What you will do ▸ Once you find the line containing "right ankle: (138, 345)", please retype it and every line after it to the end of the entries, exactly and with nothing added.

Pose landmark coordinates

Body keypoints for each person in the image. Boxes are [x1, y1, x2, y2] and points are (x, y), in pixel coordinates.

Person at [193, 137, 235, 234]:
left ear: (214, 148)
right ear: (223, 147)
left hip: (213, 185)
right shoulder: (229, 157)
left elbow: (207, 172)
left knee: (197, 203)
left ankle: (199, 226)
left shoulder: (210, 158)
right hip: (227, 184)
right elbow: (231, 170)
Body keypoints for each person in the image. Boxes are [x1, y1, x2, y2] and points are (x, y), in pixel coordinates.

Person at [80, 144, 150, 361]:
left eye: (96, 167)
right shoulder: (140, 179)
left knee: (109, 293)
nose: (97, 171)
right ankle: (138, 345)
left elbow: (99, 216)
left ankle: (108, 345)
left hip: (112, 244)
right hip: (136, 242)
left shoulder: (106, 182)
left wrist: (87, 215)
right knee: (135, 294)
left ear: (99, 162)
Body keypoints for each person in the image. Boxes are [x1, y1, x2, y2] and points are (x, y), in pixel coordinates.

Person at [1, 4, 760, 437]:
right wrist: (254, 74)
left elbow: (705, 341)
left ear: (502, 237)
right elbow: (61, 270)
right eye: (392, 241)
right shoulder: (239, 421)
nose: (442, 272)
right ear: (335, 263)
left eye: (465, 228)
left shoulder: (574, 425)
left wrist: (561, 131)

Task response ▸
right ankle: (138, 345)
left elbow: (99, 216)
left ankle: (108, 345)
left hip: (112, 244)
right hip: (136, 242)
left shoulder: (106, 182)
left wrist: (87, 215)
right knee: (135, 294)
left ear: (99, 162)
Body keypoints for each person in the image. Boxes are [x1, y1, x2, y2] and points are (x, y), in pixel coordinates.

Person at [1, 4, 760, 437]:
right wrist: (254, 74)
left elbow: (705, 341)
left ear: (502, 237)
right elbow: (61, 270)
right eye: (392, 241)
right shoulder: (239, 421)
nose: (442, 272)
right ear: (335, 263)
left eye: (465, 228)
left shoulder: (574, 425)
left wrist: (561, 131)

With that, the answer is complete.